Retype the following records exactly and exclude the pictures.

RECORDS FOR THE TASK START

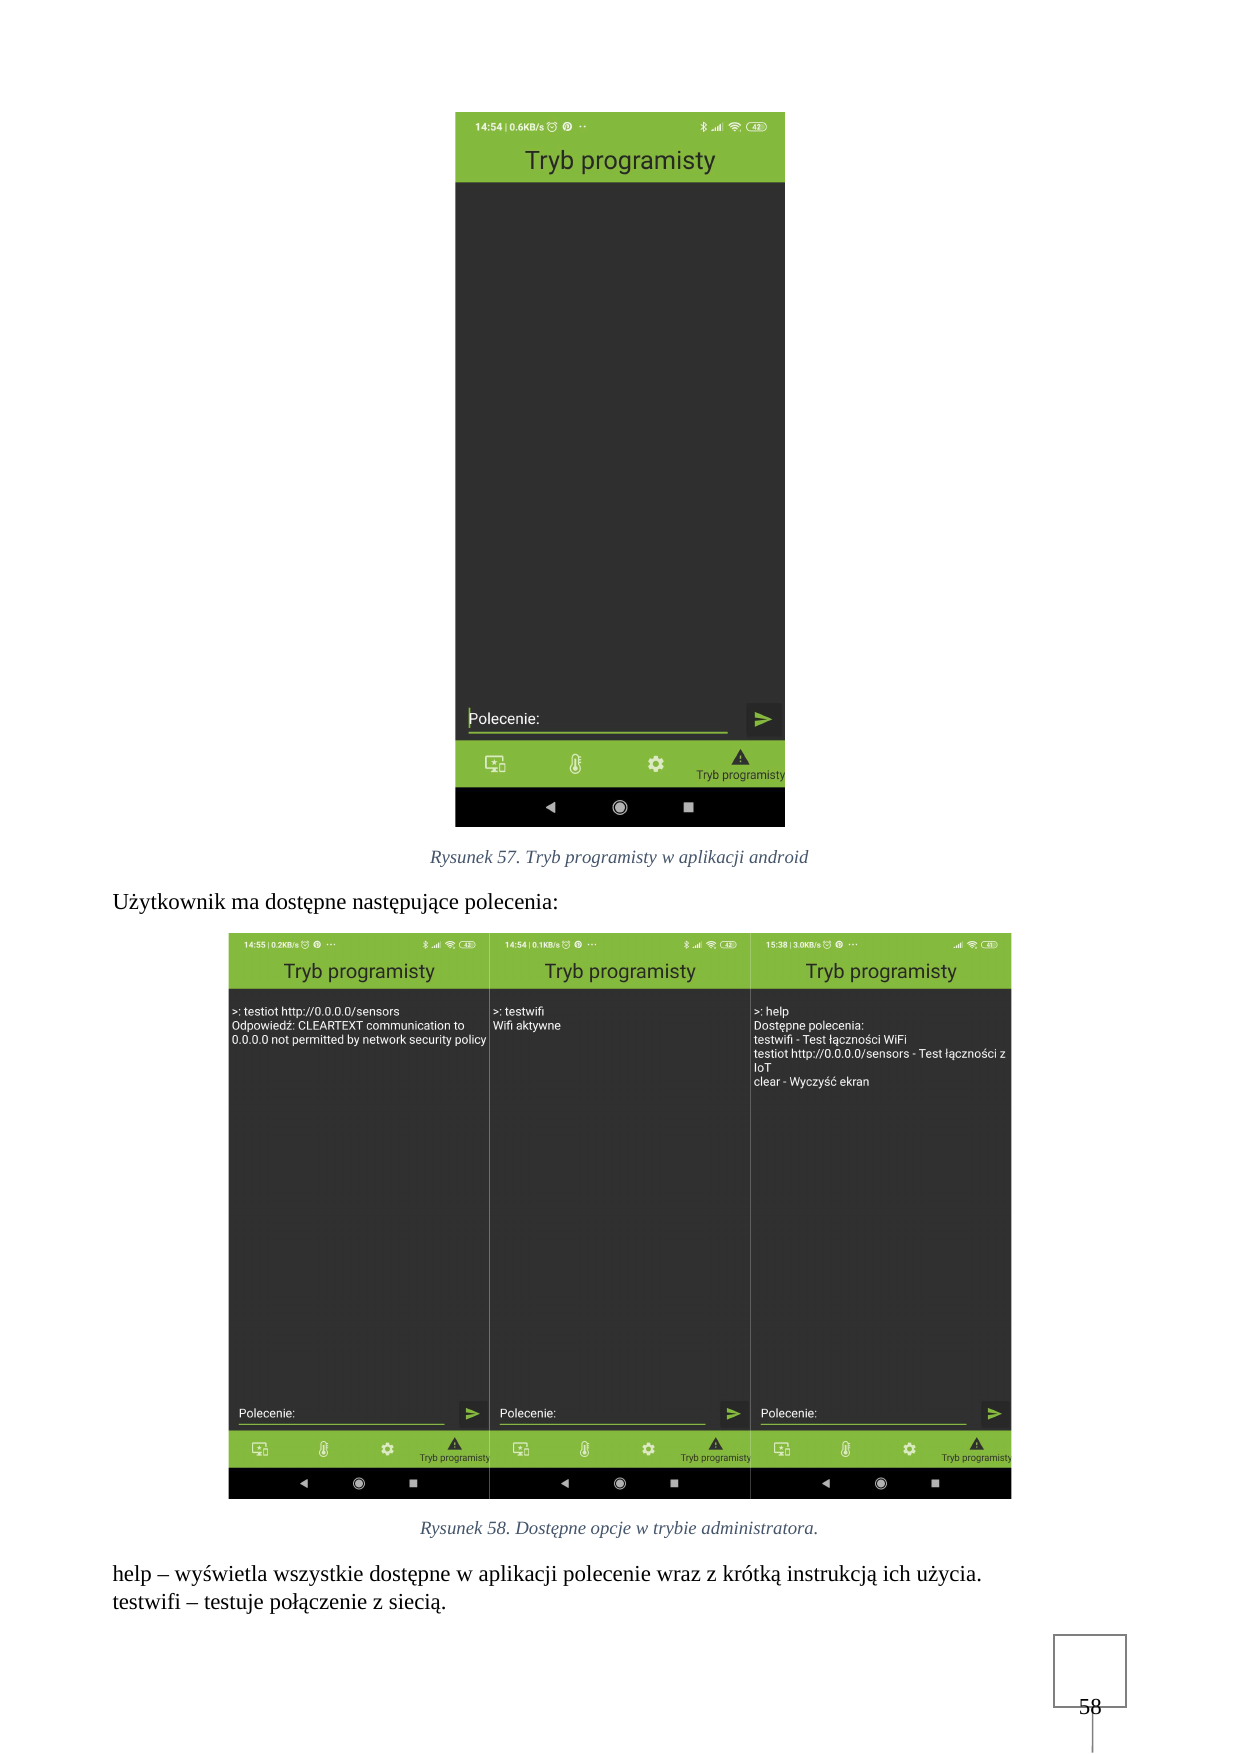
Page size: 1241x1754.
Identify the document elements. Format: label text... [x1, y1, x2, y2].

text Użytkownik ma dostępne następujące polecenia: [112, 888, 1128, 914]
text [112, 1559, 1128, 1614]
text Rysunek . Dostępne opcje w trybie administratora. [112, 1517, 1128, 1539]
picture [228, 933, 1012, 1499]
text Rysunek . Tryb programisty w aplikacji android [112, 846, 1128, 867]
picture [455, 112, 785, 827]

RECORDS FOR THE TASK END

→ **TASK SOLUTION**
Page size: 1241x1754.
Identify the document elements. Format: label text... [x1, y1, x2, y2].

text Użytkownik ma dostępne następujące polecenia: [112, 888, 1128, 914]
text [112, 1559, 1128, 1614]
text Rysunek . Dostępne opcje w trybie administratora. [112, 1517, 1128, 1539]
picture [228, 933, 1012, 1499]
text Rysunek . Tryb programisty w aplikacji android [112, 846, 1128, 867]
picture [455, 112, 785, 827]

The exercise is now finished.